Thanks everybody for a lot of valuable input.
I do not think this "Nagios agent for NonStop" is going to be
something like a product because we are not a vendor.
Anyway, if somebody is interested in some more details or has some
good ideas concerning things to monitor feel free to contact me.

wbreidbach

unread,

Apr 11, 2013, 7:24:36 AM4/11/13

to

Just to give an update on this really old but probably interesting theme:
Meanwhile we have developed a complete set of monitoring tools. This toolbox is able to take care of most of the regularly daily work. in addition it is able to act as a client to Nagios and other monitoring servers. For those interested in this have a look at the March Availability Digest:

http://www.availabilitydigest.com

Robert Hutchings

unread,

Apr 11, 2013, 9:14:01 AM4/11/13

to

We used NetCool on a UNIX server for our event monitoring. This was 2000-2001 time frame. We had to use a special library to send messages from applications to NetCool.

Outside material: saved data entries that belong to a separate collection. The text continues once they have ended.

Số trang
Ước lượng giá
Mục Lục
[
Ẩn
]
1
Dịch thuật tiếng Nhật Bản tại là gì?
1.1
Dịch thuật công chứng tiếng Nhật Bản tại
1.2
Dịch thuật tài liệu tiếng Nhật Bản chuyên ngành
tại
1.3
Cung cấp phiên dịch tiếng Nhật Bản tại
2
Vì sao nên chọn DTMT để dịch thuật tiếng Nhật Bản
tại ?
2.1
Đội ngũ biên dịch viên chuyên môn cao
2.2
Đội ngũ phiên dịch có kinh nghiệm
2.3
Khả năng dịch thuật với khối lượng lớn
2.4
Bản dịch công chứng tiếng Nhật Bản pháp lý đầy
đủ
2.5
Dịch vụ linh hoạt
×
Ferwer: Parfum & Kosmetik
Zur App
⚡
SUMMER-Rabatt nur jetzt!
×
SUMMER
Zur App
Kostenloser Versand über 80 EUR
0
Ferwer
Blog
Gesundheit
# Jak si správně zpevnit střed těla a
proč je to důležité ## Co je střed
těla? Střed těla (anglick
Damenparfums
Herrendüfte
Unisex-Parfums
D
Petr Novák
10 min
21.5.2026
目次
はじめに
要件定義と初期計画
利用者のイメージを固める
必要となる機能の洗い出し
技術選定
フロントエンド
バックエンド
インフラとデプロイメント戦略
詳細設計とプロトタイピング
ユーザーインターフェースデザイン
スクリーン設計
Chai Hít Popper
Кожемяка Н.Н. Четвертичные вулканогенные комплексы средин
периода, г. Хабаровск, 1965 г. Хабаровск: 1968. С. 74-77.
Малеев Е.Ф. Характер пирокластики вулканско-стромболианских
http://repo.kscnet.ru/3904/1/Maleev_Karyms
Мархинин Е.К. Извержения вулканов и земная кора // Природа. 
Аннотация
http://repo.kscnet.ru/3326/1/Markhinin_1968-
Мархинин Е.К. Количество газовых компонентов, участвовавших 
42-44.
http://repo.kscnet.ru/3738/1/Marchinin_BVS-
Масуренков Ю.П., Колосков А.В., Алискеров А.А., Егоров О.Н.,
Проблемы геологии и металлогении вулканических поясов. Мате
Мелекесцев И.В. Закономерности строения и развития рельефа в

It puzzled me why we were using a UNIX server to process NonStop events, but I guess the suits in the mahogany offices thought it was a great idea :)

Roberto Veldhoven

unread,

Apr 12, 2013, 5:34:20 AM4/12/13

to

We are using Nagios here to present the status of many systems/applications (Nagvis also being used, my colleague says). But because the interface is limited and poor (IMO) we have created a gSoap webserver on the Linux box running Nagios, and created a gSoap-client on the NonStop host to send over the statuses. Essentially this leaves all poor implementation-issues (like the limited amount of data that can be transferred) on the Linux server.

So, in Nagios-terms, it is only passive checks being done.

Its use is growing here too, one recent project started is to send over the result of each backup-job. So it is fairly strategic (I do not expect approval to share any code).

wbreidbach

unread,

Apr 12, 2013, 8:57:33 AM4/12/13

to

We have written our own monitoring which is acting proactive where possible. We are using a pretty simple TCP/IP interface to deliver all information to a Nagios server. This tool has taken over most of the boring daily work like reloading files, restarting processes, checking backup-listings, creating SQL-statistics and a lot more. In addition we collect most of the system configuration and store the information in SQL-tables. Last but not least we collect lots of statistical data.
The functionality is permanently growing. For us this is really stratigic and my management has decided that we would be willing to license this tool for others charging a monthly fee. An Enscribe-version is being tested at the moment, this has been developed because I wanted to verify if this is possible. We are not a software vendor so we are not going to "sell" the software like a vendor would do.